CAPÍTULO XXI - Que trata da alta aventura e preciosa ganância do elmo de Mambrino, com outras coisas sucedidas ao nosso invencível cavaleiro. Nisto começou a chover um pouco, e quisera Sancho que se recolhessem no moinho do pisão; mas tamanho teiró lhe havia tomado D. Quixote em razão do desencantamento passado, que por modo nenhum lá quis entrar; e, torcendo o caminho para a mão direita, deram noutro como o da véspera.
Dali a pouco descobriu D. Quixote um homem a cavalo, que trazia na cabeça coisa que relampagueava como se fora de ouro; apenas o viu, voltou-se para Sancho, e lhe disse:
— Parece-me, Sancho, que não há rifão que não seja verdadeiro, porque todos eles são sentenças tiradas da própria experiência, mãe das ciências todas, e especialmente aquele que diz: “uma porta se fecha, outra se abre”. Digo isto, porque, se a noite passada se nos fechou a porta da ventura que buscávamos, enganando-nos com os pisões, agora se nos abre outra de par em par para melhor e mais certa aventura. Se eu não acertar a entrar por ela, toda a culpa será minha, sem eu a poder atribuir, nem a pisões, nem ao escuro da noite.

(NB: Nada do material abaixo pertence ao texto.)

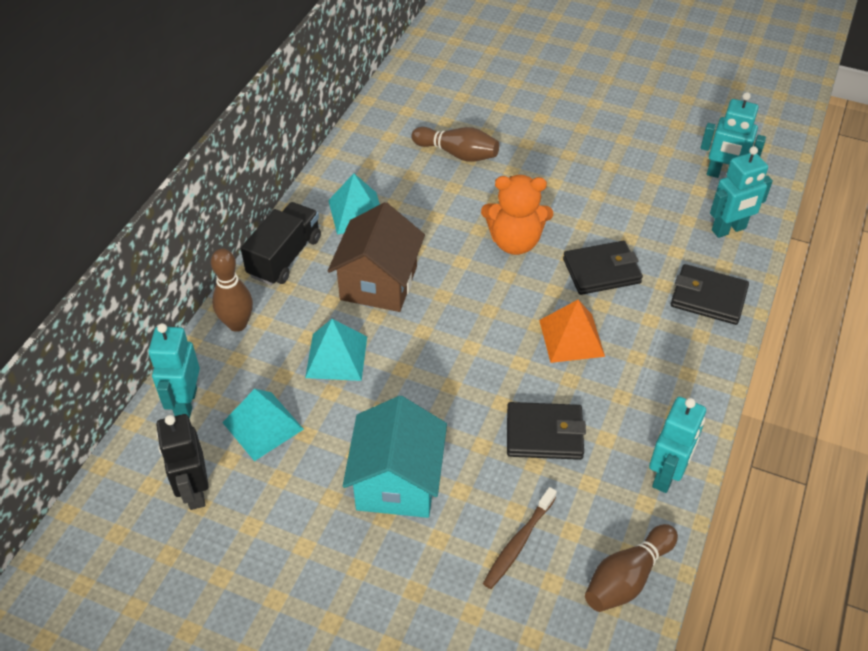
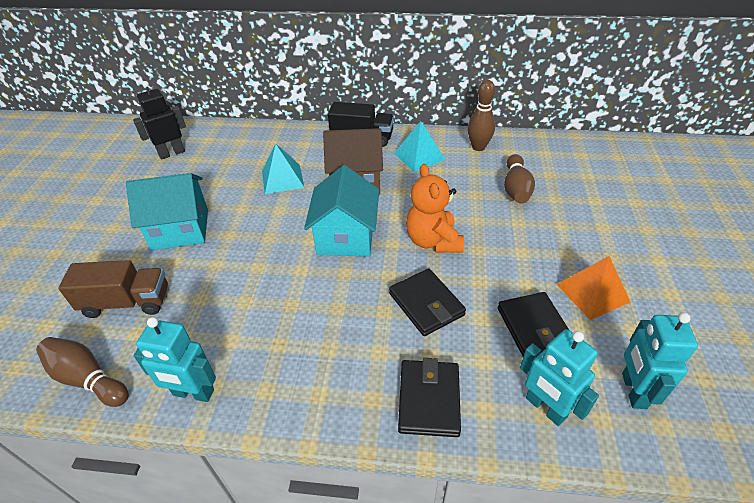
camera: 75 degrees right, 5 degrees down
turquoise robot [148,323,200,419] -> none
brown bowling pin [211,249,253,332] -> brown bowling pin moved to [468,80,495,151]
turquoise pyramid [222,389,304,461] -> none
brown toothbrush [483,487,557,589] -> brown truck [58,260,168,318]
black wallet [507,402,586,460] -> black wallet moved to [498,292,569,356]
orange pyramid [539,300,605,363] -> orange pyramid moved to [556,256,630,320]
none -> turquoise house [304,165,379,256]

Isto digo, porque, se me não engano, aí vem caminhando para nós um homem que traz na cabeça o elmo de Mambrino, sobre o qual me ouviste o juramento que sabes.
— Olhe Vossa Mercê bem o que diz, e melhor o que faz — respondeu Sancho. — Deus nos livrara de que fossem estes agora outros pisões, que nos acabassem de apisoar, e amofinar-nos o entendimento.
— Valha-te o diabo, homem! — replicou D. Quixote — em que se parece um elmo com um maço de pisoeiro?
— Não sei — respondeu Sancho — mas afirmo-lhe que, se pudesse agora falar tanto como era o meu costume, talvez desse tais razões, que Vossa Mercê veria que se enganava no que diz.